• WHAT IS REQUIRED: The expected answer is all of the entries, written out exactly.

:: WORKING DATA ::

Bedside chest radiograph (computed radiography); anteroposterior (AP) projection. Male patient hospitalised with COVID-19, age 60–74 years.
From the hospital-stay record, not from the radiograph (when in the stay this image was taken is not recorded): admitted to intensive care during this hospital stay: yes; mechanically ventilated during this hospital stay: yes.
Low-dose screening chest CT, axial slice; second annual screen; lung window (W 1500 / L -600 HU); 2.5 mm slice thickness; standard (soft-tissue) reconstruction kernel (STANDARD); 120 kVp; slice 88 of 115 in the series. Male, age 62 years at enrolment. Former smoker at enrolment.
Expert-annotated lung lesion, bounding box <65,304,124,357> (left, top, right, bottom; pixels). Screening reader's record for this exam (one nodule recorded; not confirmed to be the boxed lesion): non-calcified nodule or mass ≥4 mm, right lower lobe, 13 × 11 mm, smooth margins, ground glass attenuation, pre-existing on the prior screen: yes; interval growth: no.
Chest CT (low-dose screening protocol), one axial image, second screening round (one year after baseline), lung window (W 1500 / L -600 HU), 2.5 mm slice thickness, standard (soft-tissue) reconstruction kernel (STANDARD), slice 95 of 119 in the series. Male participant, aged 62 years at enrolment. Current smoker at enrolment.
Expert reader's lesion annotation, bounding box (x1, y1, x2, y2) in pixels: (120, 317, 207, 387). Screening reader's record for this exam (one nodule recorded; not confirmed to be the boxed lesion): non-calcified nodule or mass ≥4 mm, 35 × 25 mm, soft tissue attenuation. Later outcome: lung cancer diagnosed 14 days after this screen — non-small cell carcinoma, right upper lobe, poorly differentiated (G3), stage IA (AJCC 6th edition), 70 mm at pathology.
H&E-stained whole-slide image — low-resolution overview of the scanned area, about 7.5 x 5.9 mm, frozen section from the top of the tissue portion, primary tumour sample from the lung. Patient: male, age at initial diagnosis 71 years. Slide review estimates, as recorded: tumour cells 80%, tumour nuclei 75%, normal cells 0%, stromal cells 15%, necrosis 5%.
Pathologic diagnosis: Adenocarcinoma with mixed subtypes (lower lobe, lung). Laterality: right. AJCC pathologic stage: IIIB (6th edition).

:::

• FINISHED TASK:
Bedside chest radiograph (computed radiography); anteroposterior (AP) projection. Male patient hospitalised with COVID-19, age 60–74 years.
From the hospital-stay record, not from the radiograph (when in the stay this image was taken is not recorded): admitted to intensive care during this hospital stay: yes; mechanically ventilated during this hospital stay: yes.
Low-dose screening chest CT, axial slice; second annual screen; lung window (W 1500 / L -600 HU); 2.5 mm slice thickness; standard (soft-tissue) reconstruction kernel (STANDARD); 120 kVp; slice 88 of 115 in the series. Male, age 62 years at enrolment. Former smoker at enrolment.
Expert-annotated lung lesion, bounding box <65,304,124,357> (left, top, right, bottom; pixels). Screening reader's record for this exam (one nodule recorded; not confirmed to be the boxed lesion): non-calcified nodule or mass ≥4 mm, right lower lobe, 13 × 11 mm, smooth margins, ground glass attenuation, pre-existing on the prior screen: yes; interval growth: no.
Chest CT (low-dose screening protocol), one axial image, second screening round (one year after baseline), lung window (W 1500 / L -600 HU), 2.5 mm slice thickness, standard (soft-tissue) reconstruction kernel (STANDARD), slice 95 of 119 in the series. Male participant, aged 62 years at enrolment. Current smoker at enrolment.
Expert reader's lesion annotation, bounding box (x1, y1, x2, y2) in pixels: (120, 317, 207, 387). Screening reader's record for this exam (one nodule recorded; not confirmed to be the boxed lesion): non-calcified nodule or mass ≥4 mm, 35 × 25 mm, soft tissue attenuation. Later outcome: lung cancer diagnosed 14 days after this screen — non-small cell carcinoma, right upper lobe, poorly differentiated (G3), stage IA (AJCC 6th edition), 70 mm at pathology.
H&E-stained whole-slide image — low-resolution overview of the scanned area, about 7.5 x 5.9 mm, frozen section from the top of the tissue portion, primary tumour sample from the lung. Patient: male, age at initial diagnosis 71 years. Slide review estimates, as recorded: tumour cells 80%, tumour nuclei 75%, normal cells 0%, stromal cells 15%, necrosis 5%.
Pathologic diagnosis: Adenocarcinoma with mixed subtypes (lower lobe, lung). Laterality: right. AJCC pathologic stage: IIIB (6th edition).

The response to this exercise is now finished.